**What you are asked to do**. Reproduce all of the data below without alteration; exclude every picture.

**Data below**.
# # #

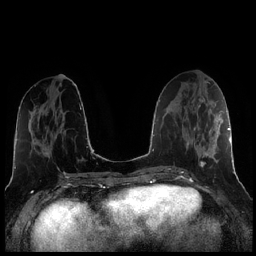
Breast MRI (dynamic contrast-enhanced), one axial slice. Slice 92 of 256 in the series (ordered by position). Dynamic contrast-enhanced series, time point 2 of 7 at this slice position (early post-contrast). 1.5 T. TE 1.9 ms, TR 4.2 ms. 0.8 mm slice thickness. 256 × 256 image matrix, field of view 320 × 320 mm. Female patient.
Outlined on this slice (semi-automatic segmentation, software-assisted and operator-edited):
- enhancing-tissue mask used for the functional tumour volume (all voxels passing the contrast-enhancement thresholds inside the analysis volume; usually the tumour): bounding box <187,104,221,167> (left, top, right, bottom; pixels)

# # #

**Your solution**.
Breast MRI (dynamic contrast-enhanced), one axial slice. Slice 92 of 256 in the series (ordered by position). Dynamic contrast-enhanced series, time point 2 of 7 at this slice position (early post-contrast). 1.5 T. TE 1.9 ms, TR 4.2 ms. 0.8 mm slice thickness. 256 × 256 image matrix, field of view 320 × 320 mm. Female patient.
Outlined on this slice (semi-automatic segmentation, software-assisted and operator-edited):
- enhancing-tissue mask used for the functional tumour volume (all voxels passing the contrast-enhancement thresholds inside the analysis volume; usually the tumour): bounding box <187,104,221,167> (left, top, right, bottom; pixels)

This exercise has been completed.